── Data supplied

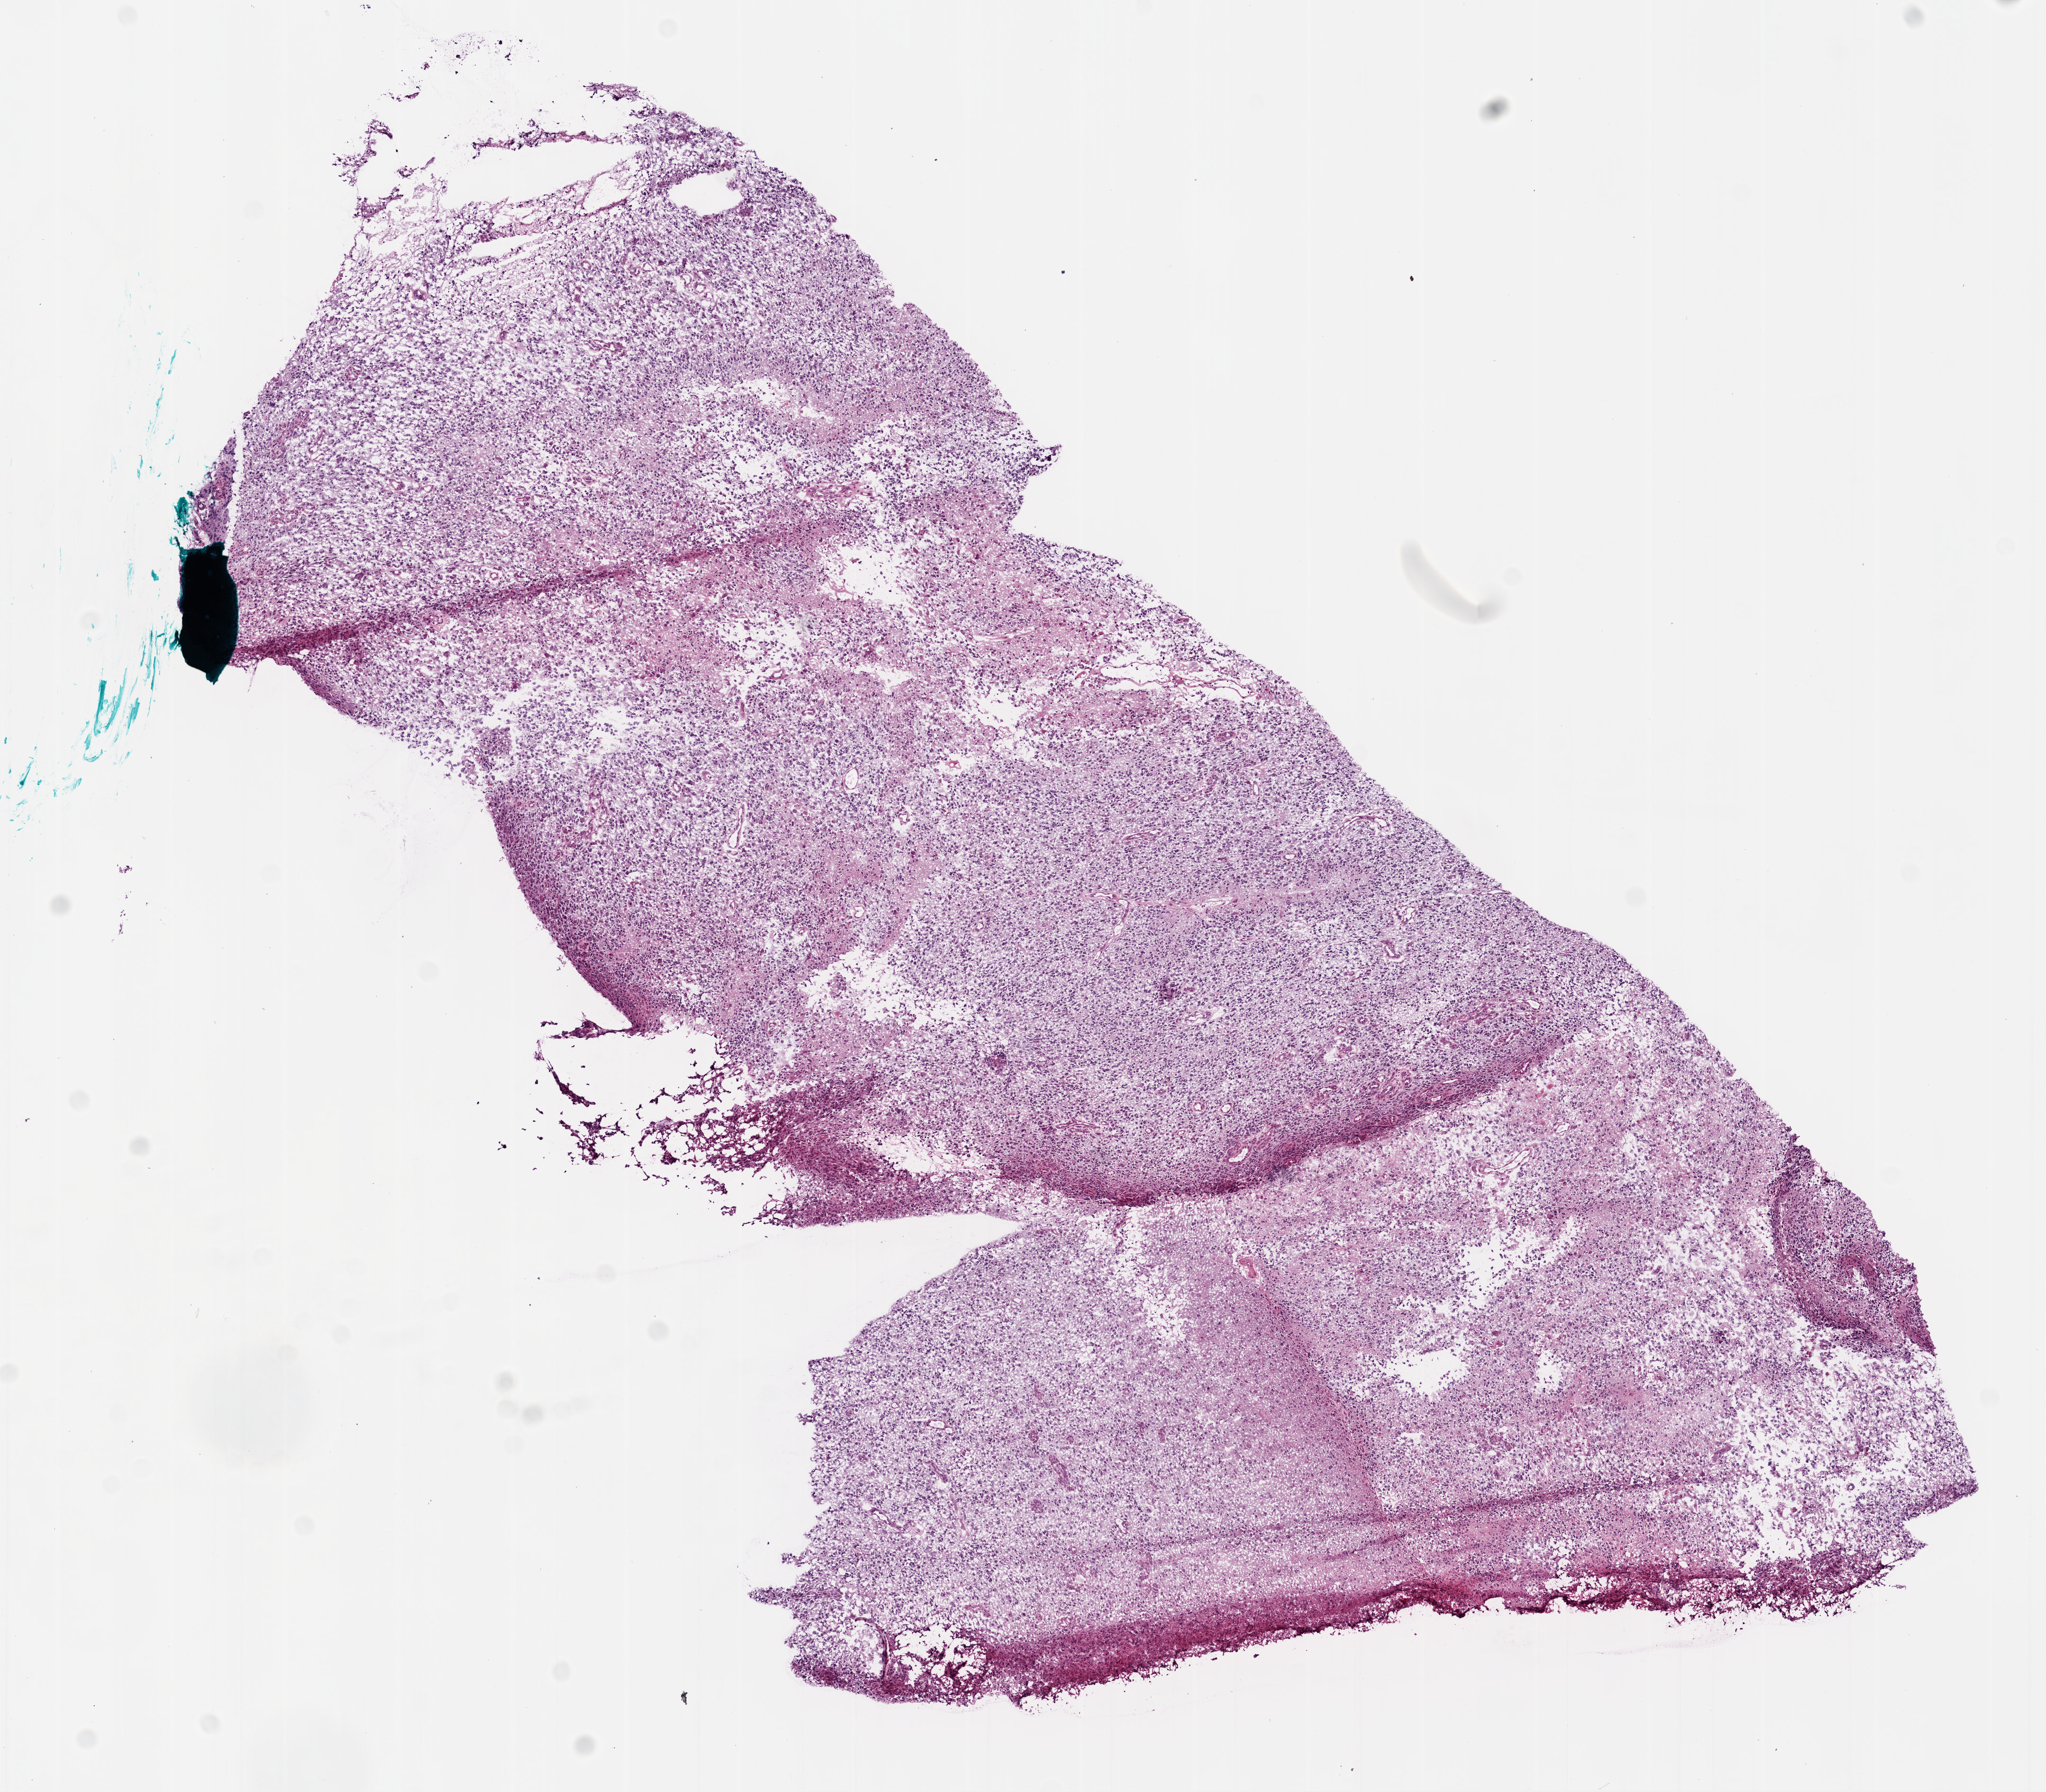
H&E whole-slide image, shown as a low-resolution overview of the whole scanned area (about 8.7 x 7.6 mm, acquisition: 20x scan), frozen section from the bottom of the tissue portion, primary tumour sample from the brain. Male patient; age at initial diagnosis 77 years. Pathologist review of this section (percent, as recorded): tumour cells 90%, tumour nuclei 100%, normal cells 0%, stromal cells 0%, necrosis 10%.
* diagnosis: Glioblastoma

────
── Data supplied

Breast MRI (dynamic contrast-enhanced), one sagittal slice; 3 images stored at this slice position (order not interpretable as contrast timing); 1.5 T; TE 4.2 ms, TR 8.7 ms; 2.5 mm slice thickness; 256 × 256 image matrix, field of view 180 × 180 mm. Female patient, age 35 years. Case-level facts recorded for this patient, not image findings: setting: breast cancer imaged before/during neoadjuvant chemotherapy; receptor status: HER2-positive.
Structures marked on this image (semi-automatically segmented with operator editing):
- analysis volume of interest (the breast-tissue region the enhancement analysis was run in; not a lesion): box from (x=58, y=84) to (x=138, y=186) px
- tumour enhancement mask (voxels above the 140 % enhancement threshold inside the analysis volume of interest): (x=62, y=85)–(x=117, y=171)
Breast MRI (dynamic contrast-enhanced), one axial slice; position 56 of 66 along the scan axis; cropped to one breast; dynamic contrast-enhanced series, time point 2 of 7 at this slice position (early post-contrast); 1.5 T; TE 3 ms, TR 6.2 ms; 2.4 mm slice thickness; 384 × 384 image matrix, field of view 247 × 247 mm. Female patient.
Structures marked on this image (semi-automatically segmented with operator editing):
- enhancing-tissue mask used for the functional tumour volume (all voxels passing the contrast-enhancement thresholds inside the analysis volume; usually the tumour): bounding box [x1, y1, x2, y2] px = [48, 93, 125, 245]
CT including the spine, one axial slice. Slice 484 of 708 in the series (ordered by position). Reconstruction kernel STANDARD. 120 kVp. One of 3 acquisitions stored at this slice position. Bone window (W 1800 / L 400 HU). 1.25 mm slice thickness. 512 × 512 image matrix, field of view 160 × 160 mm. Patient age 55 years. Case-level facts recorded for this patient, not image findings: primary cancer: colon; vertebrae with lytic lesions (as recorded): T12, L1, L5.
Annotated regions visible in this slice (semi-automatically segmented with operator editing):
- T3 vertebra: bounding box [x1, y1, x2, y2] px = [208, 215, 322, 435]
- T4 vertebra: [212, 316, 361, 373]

────
── Data supplied

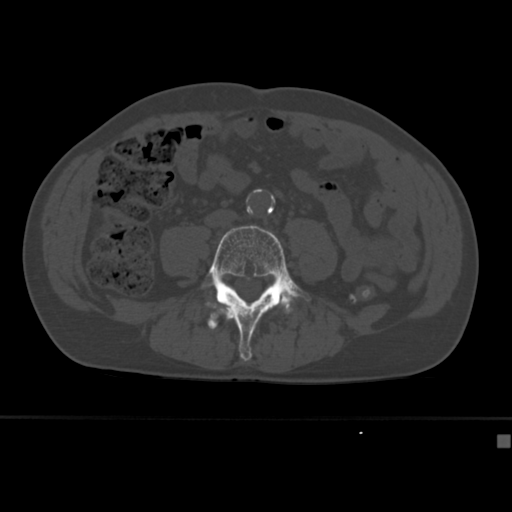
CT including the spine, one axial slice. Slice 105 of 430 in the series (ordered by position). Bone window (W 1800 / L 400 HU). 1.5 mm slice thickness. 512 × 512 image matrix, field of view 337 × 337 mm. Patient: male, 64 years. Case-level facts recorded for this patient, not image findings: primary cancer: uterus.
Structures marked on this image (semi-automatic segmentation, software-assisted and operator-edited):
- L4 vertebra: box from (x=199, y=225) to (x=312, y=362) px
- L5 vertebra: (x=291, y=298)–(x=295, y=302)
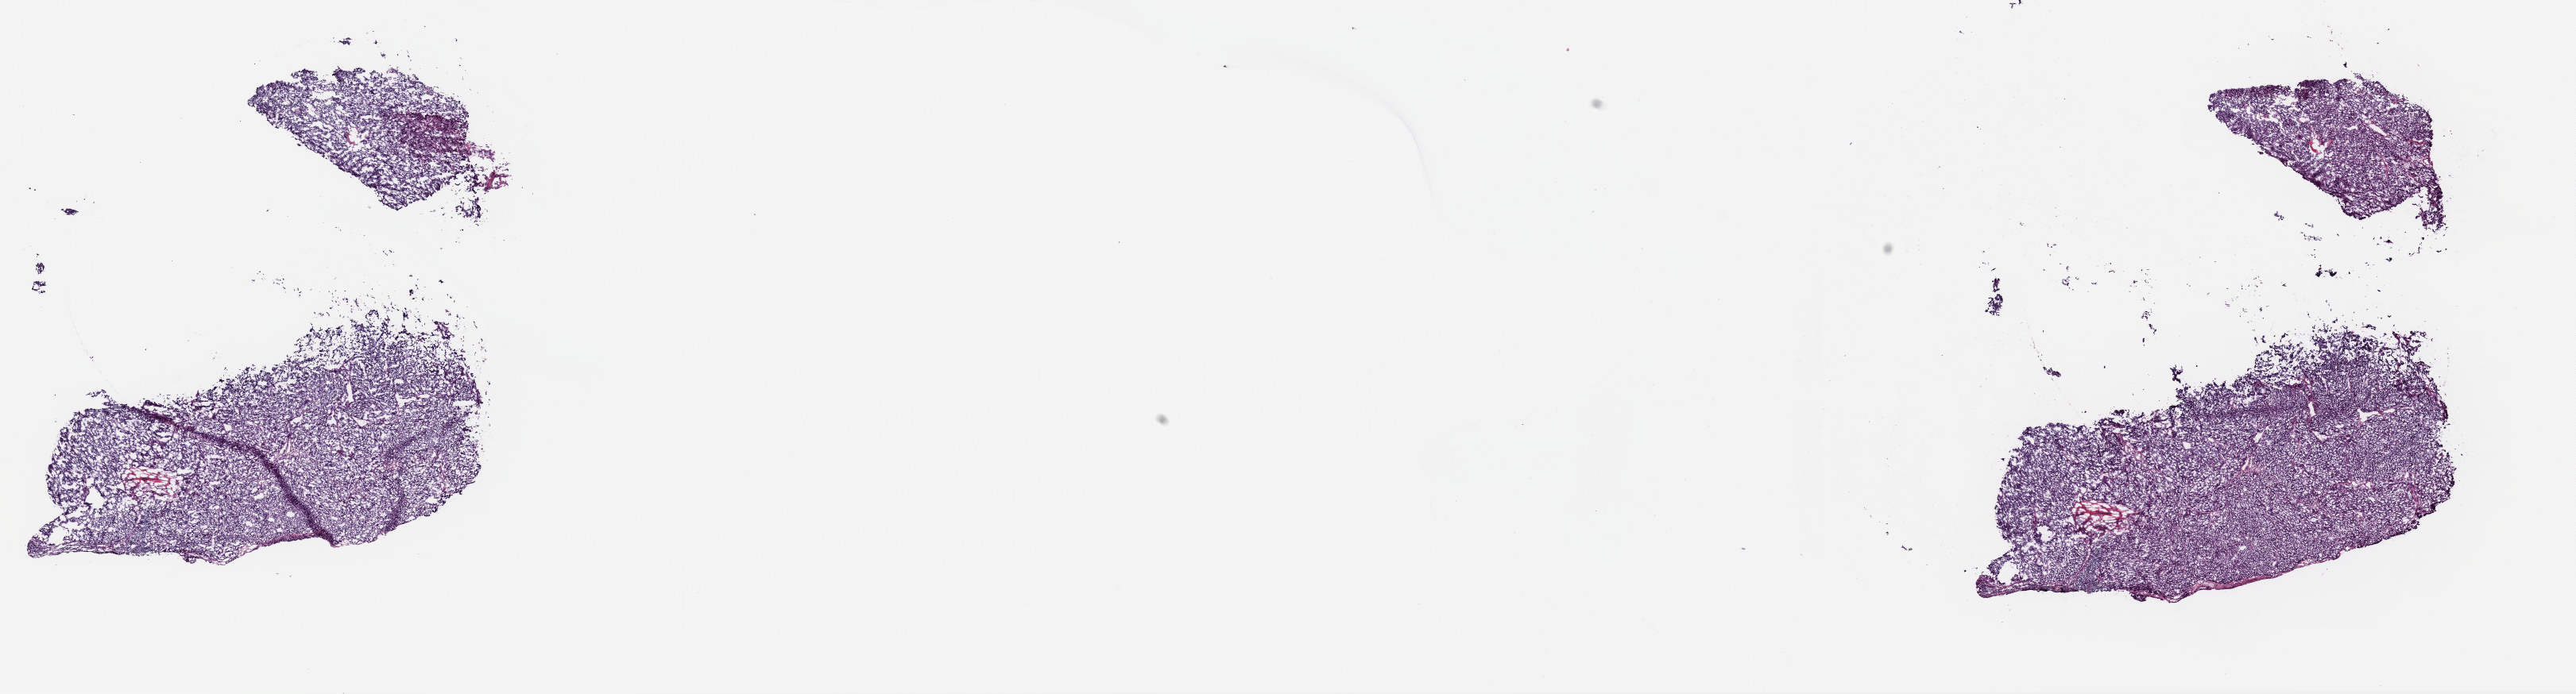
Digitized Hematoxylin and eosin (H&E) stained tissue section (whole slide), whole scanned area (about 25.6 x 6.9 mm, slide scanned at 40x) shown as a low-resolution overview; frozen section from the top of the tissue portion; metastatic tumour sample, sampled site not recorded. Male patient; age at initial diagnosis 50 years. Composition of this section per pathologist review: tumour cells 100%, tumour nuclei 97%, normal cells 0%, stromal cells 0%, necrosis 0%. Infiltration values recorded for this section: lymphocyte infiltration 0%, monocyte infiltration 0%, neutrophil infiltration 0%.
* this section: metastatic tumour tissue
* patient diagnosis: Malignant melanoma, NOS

────

▶ What you have to do
Find the lines above that hold "voxels", then copy each of them.

▶ Exercise answer
- tumour enhancement mask (voxels above the 140 % enhancement threshold inside the analysis volume of interest): (x=62, y=85)–(x=117, y=171)
- enhancing-tissue mask used for the functional tumour volume (all voxels passing the contrast-enhancement thresholds inside the analysis volume; usually the tumour): bounding box [x1, y1, x2, y2] px = [48, 93, 125, 245]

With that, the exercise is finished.